I am from an academic background, so this reflects some reality. Most senior modeling researchers do not code or don’t even have a GitHub account, yet they still claim they are modelers. In contrast, a PhD/postdoc or early career scientist may still participate in programming activities. Thus, their GitHub profile may resemble the figure’s lower part.

So, what prevents senior modelers from coding? My experience and observation provide me with several explanations:

  1. Senior modelers don’t have time for programming. Some are busy with proposals and team building and often have to lend heavy lifting to early careers. Especially if you consider the technology of GitHub is relatively new, many modelers came to fame before GitHub was born.
  2. Senior modelers actually need to gain coding skills. This is also possible because many modelers are more mathematical-based or equation-based and need more experience in computer programming. I have also seen peers use Excel for modeling, which differs from the standard practice.
  3. Senior modelers stopped learning new skills. This might be a deeper problem that most of us ignore.

I will skip reasons 1 and 2 because reason 3 feels more personal. My personal experience is that I received most of my programming training during my undergraduate years, from 2005 to 2009. Most of my C/C++ knowledge was taught in classes. I also had some courses taught in MATLAB for image processing for remote sensing datasets. I self-taught IDL (to replace MATLAB) and C# during my master’s program between 2009 and 2012. I then re-picked up C++ during my PhD 2012-2017. After my Ph.D., I self-taught Python to replace IDL.

I have used Python and C++ daily, but I still feel I need to improve my programming skills. Why? Because I still need to catch up with the latest C++ and Python features. For an Earth scientist, once you find a solution to do a task, you are very often likely to stick with that solution for a long time. This is what we call a habit. I have seen peers use MATLAB and NCL and refuse to switch to Python even though they know NCL will not be supported.

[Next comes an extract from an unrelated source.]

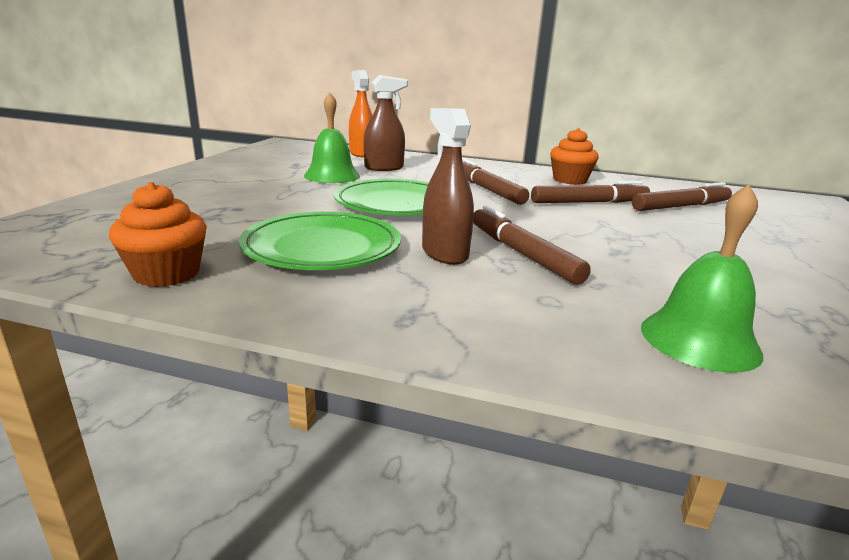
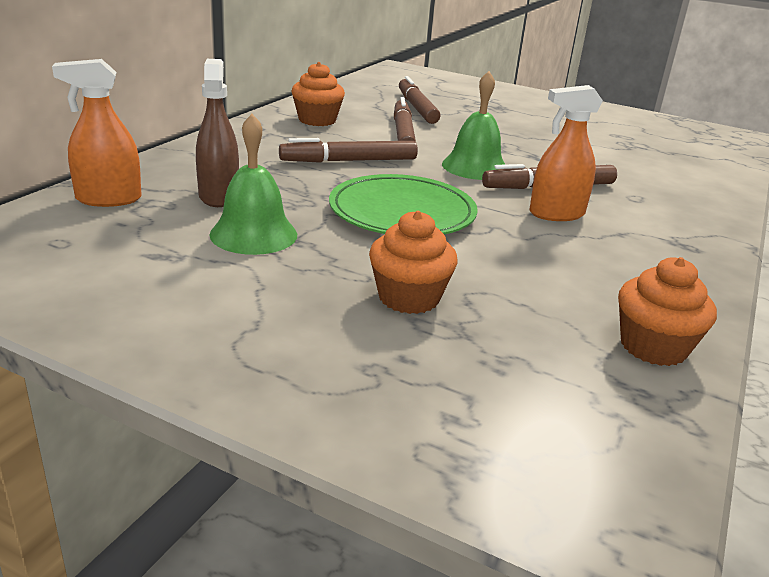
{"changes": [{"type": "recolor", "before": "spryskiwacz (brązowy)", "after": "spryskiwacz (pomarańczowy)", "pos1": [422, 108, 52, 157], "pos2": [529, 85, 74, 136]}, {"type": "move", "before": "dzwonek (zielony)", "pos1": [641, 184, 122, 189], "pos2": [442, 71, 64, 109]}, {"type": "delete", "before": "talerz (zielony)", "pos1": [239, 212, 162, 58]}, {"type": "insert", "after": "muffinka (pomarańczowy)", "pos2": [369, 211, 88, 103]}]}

As scientists, we must focus on the science, not the process or the solution.

On the other hand, our advances in high-performance computing (HPC) often shield our limits in programming skills. I have also seen peers write inferior performance code and run it on HPC. No one will question the code if running on HPC takes a short time. If a code takes a lot of time to run on HPC, most modelers will consider this a computationally expensive code. Most of us will not question whether it is because the code was poorly written. That is also why we need FAIR, so peers can help each other to improve the code.

Most organizations need a mechanism to train scientists to become better modelers. And it ultimately depends on personal career development. Since academia often only rewards publications, only some scientists will invest time in programming. To stay in the game, they will instead use more expensive computers (more considerable project funding) or hire early careers to compensate for the computational demands. Once an early career becomes senior and accesses more resources, they will do the same.